Data records Start Marker

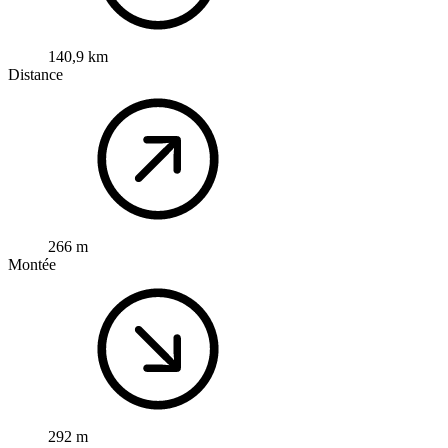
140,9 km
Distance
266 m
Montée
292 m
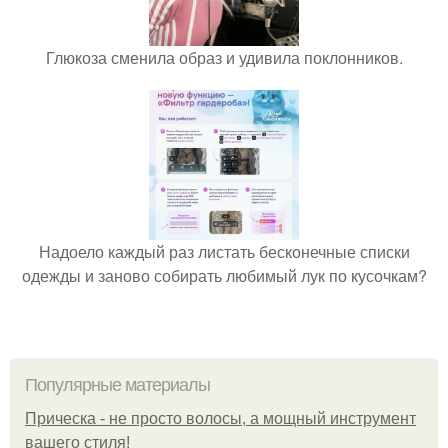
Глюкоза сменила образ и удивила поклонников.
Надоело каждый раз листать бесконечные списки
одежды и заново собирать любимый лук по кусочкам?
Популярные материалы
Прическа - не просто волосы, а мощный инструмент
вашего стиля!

Data records End Marker

Problem details - Your response should hold only an exact copy of the lines above, from the one containing "Глюкоза сменила образ и удивила поклонников." through the end of the entries.

Finished exercise -
Глюкоза сменила образ и удивила поклонников.
Надоело каждый раз листать бесконечные списки
одежды и заново собирать любимый лук по кусочкам?
Популярные материалы
Прическа - не просто волосы, а мощный инструмент
вашего стиля!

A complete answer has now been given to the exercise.